What is required: For the word "aralığına", report how many lines of the records below contain it, and nothing more.

START Records for this task

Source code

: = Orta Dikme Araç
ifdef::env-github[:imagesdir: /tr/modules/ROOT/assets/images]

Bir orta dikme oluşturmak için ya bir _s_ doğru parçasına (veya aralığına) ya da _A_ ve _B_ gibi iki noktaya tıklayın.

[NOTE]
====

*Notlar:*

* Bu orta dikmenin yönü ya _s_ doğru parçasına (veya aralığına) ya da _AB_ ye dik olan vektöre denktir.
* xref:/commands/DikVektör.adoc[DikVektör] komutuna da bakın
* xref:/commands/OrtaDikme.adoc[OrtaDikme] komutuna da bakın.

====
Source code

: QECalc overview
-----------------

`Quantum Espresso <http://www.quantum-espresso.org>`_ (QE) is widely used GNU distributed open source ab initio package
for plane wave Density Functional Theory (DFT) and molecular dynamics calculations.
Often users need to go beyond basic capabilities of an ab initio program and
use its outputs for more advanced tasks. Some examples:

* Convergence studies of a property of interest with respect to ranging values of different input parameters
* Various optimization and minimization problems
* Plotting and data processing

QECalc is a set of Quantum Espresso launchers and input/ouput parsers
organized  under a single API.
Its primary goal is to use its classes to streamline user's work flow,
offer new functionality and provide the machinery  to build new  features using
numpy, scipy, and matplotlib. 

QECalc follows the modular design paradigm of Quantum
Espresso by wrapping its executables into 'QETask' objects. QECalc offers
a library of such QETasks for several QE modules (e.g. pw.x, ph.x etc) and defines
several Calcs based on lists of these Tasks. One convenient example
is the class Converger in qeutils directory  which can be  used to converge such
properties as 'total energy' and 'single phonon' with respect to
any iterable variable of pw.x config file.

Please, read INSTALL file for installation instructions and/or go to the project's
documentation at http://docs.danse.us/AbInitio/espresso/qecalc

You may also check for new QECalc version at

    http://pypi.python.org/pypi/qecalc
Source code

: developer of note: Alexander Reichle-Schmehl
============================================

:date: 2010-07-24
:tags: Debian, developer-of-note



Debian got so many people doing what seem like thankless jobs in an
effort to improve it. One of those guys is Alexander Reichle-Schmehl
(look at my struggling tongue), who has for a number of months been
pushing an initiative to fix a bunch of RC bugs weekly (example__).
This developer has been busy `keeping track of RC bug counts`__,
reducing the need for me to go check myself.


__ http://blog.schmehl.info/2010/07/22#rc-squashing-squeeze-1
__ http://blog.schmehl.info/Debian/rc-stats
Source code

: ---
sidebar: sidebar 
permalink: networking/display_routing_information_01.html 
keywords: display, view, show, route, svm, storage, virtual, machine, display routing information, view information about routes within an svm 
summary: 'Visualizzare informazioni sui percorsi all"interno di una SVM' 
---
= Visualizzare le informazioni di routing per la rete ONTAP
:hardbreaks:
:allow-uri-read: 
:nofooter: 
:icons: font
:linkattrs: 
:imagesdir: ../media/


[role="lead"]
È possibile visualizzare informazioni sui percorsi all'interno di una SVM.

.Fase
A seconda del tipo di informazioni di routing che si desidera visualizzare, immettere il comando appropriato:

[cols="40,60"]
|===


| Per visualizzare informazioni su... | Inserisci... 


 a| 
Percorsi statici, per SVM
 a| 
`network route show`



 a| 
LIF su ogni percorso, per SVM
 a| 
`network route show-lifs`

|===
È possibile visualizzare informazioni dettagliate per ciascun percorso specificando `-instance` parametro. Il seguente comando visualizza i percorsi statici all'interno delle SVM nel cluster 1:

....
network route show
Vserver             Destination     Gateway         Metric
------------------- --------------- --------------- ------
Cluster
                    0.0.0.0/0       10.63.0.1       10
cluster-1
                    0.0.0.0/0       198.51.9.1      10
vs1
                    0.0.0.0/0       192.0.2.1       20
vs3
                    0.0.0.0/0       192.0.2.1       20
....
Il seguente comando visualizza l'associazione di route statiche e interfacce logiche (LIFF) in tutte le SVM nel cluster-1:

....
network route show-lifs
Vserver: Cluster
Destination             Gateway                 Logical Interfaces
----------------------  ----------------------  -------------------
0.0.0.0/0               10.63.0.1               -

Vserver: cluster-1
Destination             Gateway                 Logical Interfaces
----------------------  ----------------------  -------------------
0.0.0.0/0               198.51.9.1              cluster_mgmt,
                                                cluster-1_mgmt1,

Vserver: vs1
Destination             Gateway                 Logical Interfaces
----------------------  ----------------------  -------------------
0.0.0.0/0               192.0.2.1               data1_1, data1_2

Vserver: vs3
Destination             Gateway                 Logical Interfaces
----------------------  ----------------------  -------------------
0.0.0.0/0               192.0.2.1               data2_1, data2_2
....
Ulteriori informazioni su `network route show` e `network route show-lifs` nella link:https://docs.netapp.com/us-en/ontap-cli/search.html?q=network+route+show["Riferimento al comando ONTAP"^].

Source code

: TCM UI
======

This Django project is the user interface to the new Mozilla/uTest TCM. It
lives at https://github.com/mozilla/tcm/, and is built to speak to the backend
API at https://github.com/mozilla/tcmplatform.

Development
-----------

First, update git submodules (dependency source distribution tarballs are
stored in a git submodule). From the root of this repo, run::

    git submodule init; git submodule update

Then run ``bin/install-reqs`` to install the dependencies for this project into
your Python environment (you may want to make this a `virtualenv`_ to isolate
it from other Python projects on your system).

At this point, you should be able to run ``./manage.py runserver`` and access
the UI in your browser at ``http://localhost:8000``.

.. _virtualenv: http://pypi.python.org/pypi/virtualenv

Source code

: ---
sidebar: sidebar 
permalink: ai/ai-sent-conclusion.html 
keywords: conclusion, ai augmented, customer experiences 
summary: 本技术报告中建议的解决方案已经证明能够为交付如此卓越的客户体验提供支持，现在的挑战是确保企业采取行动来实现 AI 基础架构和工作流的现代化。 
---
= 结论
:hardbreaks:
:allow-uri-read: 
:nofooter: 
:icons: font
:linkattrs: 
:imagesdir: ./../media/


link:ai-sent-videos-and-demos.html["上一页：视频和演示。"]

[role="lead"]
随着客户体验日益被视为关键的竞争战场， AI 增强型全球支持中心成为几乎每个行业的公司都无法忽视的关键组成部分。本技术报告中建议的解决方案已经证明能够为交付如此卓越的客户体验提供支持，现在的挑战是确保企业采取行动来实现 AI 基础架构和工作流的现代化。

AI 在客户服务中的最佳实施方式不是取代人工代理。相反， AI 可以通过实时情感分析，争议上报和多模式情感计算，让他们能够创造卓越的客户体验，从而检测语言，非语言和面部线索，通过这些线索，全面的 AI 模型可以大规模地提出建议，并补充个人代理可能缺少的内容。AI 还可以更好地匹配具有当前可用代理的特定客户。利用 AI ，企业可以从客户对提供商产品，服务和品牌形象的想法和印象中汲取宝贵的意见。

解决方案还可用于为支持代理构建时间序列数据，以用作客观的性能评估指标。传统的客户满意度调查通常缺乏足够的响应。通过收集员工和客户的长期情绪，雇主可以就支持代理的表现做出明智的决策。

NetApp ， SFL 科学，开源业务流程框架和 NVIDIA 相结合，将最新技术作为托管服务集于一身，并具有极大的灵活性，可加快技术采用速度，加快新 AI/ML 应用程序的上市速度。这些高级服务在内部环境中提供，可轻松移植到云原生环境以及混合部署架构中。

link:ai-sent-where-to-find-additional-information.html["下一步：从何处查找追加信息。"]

END Records for this task

Written solution: 2